# Your assignment
Which lines hold the word "wall"? Copy each of them from the material.
*** Opening Data section ***
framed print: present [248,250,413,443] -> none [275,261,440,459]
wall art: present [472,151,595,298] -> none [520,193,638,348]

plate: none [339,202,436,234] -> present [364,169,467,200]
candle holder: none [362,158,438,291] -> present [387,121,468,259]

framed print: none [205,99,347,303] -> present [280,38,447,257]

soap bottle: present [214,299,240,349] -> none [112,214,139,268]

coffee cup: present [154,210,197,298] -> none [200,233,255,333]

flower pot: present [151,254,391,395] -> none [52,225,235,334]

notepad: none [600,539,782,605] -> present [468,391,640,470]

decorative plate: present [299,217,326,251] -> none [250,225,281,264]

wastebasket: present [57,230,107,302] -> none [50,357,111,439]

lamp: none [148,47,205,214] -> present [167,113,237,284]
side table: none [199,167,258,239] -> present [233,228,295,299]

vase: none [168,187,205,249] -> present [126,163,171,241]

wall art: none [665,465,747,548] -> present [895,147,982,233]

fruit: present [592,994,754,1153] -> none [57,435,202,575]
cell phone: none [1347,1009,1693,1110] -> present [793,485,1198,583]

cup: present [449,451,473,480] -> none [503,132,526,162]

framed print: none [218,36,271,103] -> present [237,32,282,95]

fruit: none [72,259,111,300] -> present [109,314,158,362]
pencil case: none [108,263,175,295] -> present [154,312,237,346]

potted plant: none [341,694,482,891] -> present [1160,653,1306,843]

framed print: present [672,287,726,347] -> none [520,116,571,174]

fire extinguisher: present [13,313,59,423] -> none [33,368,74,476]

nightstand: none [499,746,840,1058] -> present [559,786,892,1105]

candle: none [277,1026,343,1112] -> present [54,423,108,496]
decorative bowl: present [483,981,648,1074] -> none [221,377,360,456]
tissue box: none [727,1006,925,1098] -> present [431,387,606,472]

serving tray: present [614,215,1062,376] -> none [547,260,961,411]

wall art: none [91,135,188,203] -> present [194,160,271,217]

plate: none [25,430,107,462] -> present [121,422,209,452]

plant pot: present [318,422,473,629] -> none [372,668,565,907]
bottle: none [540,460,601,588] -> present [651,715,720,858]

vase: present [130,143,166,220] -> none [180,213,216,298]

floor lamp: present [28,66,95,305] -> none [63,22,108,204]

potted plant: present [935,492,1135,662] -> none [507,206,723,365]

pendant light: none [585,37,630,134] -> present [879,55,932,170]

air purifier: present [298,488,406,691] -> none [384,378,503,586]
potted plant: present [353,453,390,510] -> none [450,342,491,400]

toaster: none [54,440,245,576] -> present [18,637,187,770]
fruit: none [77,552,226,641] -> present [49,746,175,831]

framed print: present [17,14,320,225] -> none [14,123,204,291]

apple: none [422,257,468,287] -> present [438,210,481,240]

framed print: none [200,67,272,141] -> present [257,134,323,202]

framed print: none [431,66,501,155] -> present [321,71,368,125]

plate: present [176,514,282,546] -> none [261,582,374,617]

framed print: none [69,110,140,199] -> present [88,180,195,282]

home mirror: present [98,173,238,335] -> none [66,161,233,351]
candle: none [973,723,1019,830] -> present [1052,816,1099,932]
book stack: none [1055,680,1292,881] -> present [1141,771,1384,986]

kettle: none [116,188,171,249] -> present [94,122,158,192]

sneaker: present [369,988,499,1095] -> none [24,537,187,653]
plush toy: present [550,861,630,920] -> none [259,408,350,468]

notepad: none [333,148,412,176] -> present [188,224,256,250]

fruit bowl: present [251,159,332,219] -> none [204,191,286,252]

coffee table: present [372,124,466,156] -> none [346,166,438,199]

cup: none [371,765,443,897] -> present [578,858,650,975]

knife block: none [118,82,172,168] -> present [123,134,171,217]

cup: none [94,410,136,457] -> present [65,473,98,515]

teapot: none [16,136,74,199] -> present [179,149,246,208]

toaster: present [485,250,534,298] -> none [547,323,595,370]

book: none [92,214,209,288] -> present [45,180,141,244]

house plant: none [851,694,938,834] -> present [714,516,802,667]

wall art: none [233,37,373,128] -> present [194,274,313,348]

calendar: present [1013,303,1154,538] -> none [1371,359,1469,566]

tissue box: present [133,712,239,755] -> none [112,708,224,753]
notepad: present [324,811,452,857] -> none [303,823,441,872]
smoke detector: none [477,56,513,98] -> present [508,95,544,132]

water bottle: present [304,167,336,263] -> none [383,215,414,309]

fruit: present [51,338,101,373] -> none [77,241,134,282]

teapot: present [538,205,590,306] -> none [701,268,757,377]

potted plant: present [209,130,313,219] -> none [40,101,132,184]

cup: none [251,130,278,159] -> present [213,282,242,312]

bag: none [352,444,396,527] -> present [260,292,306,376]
*** Closing Data section ***
# Solved problem
wall art: present [472,151,595,298] -> none [520,193,638,348]
wall art: none [665,465,747,548] -> present [895,147,982,233]
wall art: none [91,135,188,203] -> present [194,160,271,217]
wall art: none [233,37,373,128] -> present [194,274,313,348]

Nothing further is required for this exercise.